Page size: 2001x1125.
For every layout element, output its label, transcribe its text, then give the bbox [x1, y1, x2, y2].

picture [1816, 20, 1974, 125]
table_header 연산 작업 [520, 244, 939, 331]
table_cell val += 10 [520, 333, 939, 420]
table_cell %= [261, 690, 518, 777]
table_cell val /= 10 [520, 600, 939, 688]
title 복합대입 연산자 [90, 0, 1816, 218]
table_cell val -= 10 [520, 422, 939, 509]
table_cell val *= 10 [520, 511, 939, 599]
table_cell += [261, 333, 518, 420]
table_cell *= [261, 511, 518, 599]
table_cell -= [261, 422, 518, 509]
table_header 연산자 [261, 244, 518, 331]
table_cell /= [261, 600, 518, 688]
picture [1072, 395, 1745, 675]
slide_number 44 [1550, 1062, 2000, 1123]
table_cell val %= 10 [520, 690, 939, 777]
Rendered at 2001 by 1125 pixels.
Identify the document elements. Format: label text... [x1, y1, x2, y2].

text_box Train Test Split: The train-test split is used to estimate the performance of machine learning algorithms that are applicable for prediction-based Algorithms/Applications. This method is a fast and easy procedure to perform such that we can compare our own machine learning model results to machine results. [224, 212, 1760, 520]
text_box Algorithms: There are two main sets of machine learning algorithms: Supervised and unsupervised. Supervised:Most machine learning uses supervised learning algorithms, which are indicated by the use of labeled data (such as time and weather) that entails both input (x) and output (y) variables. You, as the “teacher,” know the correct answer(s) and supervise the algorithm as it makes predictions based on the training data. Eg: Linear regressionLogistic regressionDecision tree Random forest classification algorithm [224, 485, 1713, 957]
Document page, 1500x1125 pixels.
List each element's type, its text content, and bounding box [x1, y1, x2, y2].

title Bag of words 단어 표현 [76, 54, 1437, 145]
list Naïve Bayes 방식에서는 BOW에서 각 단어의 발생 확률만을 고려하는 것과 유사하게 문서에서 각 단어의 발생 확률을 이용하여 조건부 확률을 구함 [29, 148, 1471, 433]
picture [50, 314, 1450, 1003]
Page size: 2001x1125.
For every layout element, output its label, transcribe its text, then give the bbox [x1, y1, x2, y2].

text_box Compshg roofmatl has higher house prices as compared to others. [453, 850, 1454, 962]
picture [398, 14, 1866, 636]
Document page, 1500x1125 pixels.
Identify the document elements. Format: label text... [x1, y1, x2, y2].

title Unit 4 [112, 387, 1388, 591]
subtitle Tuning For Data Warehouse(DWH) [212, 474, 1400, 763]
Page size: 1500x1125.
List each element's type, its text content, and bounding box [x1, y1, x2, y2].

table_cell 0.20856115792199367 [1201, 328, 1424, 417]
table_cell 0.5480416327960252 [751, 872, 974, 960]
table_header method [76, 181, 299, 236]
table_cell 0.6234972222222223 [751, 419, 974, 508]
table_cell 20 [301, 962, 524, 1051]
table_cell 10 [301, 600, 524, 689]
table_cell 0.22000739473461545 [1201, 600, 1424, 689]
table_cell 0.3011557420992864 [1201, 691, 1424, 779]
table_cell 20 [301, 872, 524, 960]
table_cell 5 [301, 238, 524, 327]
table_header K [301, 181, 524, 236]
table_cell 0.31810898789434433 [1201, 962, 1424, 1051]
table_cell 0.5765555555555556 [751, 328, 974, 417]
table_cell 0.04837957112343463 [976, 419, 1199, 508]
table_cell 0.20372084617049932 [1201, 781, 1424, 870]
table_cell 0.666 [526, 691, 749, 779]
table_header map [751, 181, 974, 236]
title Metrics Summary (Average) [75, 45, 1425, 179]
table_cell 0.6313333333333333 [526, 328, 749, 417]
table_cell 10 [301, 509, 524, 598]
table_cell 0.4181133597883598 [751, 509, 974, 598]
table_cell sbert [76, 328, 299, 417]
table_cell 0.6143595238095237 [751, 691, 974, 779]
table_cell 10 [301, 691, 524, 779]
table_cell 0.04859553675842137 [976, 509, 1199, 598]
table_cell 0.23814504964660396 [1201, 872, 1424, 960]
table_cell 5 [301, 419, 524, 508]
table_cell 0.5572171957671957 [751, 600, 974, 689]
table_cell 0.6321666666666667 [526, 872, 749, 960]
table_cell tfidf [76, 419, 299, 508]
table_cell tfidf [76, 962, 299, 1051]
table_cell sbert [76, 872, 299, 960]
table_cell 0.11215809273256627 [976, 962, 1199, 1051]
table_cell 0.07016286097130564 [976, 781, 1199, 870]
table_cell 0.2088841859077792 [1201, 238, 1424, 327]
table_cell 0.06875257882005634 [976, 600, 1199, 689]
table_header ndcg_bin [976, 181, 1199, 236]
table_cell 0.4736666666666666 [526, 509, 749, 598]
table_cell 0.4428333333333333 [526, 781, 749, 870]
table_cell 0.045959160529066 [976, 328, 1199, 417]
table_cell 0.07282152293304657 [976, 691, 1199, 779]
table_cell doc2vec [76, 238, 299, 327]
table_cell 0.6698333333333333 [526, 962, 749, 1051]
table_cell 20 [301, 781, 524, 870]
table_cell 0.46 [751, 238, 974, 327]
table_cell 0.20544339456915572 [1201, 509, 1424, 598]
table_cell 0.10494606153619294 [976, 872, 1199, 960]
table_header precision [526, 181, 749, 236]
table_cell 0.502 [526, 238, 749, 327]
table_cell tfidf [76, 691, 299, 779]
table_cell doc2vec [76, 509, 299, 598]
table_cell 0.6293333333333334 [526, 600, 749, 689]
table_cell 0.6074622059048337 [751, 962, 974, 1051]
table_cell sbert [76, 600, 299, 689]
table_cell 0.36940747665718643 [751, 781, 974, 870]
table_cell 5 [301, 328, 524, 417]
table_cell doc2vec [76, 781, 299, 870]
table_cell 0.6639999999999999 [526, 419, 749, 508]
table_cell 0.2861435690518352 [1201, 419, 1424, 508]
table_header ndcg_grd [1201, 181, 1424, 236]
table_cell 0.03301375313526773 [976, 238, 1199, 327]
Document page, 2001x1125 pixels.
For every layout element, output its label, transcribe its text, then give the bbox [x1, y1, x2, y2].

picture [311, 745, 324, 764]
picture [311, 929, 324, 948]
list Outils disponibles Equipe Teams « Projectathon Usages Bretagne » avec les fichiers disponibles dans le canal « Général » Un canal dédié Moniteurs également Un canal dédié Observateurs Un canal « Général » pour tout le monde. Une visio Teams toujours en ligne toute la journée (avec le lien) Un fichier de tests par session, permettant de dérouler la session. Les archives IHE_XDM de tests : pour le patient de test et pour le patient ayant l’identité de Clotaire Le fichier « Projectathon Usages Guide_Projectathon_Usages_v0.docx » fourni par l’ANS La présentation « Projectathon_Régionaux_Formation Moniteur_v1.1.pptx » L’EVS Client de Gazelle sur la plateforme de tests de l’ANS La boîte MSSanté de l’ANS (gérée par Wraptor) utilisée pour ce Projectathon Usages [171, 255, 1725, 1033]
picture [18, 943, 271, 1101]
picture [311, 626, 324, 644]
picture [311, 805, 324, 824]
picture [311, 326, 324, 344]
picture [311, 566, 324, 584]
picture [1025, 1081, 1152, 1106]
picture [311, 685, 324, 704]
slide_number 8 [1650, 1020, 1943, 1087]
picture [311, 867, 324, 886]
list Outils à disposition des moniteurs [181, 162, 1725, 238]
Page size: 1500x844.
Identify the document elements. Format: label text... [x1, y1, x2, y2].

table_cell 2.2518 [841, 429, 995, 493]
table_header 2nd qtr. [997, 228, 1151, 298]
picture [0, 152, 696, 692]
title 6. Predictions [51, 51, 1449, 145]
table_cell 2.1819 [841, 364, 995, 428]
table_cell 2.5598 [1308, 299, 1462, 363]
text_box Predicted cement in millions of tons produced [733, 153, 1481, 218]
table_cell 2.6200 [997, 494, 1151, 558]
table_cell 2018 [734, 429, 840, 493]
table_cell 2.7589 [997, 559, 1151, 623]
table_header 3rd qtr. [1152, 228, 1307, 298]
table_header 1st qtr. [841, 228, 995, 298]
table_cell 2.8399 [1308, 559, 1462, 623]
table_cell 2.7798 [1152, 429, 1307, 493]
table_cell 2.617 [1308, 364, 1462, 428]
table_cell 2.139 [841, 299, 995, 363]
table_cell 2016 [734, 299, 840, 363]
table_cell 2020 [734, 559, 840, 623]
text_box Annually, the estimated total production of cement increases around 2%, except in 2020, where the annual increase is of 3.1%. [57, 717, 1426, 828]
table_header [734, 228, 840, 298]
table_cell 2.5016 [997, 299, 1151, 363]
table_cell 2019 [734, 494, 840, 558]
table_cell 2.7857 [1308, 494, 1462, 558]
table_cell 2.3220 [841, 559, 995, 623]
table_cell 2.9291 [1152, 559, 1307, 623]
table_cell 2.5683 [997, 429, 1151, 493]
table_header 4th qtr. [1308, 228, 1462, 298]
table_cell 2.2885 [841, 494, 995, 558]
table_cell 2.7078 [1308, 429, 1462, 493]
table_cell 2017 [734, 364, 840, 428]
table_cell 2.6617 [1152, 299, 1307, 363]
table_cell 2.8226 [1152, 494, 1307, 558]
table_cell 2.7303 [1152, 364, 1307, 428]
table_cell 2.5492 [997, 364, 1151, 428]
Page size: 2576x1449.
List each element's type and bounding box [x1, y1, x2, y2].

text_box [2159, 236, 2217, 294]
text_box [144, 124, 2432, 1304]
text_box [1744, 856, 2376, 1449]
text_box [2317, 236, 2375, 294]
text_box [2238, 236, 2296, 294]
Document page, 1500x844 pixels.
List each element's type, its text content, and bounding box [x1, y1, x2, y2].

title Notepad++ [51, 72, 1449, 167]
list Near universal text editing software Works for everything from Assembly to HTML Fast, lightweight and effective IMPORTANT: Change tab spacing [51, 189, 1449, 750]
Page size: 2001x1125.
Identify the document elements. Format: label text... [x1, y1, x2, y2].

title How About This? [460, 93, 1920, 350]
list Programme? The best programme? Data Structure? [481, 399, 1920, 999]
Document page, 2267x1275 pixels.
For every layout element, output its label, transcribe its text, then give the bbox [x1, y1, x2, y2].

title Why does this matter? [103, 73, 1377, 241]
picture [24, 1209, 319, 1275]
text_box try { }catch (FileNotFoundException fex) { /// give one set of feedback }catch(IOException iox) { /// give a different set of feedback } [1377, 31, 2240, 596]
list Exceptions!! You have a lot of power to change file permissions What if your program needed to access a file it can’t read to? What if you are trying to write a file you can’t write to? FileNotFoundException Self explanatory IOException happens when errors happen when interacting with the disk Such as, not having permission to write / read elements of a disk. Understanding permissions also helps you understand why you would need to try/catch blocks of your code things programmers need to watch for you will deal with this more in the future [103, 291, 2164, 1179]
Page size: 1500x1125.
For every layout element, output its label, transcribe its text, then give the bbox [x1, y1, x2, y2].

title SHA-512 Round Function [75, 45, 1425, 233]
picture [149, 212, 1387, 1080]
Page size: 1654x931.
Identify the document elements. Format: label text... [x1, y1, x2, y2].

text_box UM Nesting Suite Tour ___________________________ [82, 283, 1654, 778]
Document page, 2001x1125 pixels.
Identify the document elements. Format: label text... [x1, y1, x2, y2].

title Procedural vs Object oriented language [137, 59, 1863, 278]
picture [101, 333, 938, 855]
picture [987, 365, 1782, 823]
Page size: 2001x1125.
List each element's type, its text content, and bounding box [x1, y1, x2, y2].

### TASK PROMPT:
Your answer must consist solely of the lines from the one containing "Page size: 1654x931." through the last line of the entries, reproduced exactly.

### EXERCISE RESPONSE:
Page size: 1654x931.
Identify the document elements. Format: label text... [x1, y1, x2, y2].

text_box UM Nesting Suite Tour ___________________________ [82, 283, 1654, 778]
Document page, 2001x1125 pixels.
Identify the document elements. Format: label text... [x1, y1, x2, y2].

title Procedural vs Object oriented language [137, 59, 1863, 278]
picture [101, 333, 938, 855]
picture [987, 365, 1782, 823]
Page size: 2001x1125.
List each element's type, its text content, and bounding box [x1, y1, x2, y2].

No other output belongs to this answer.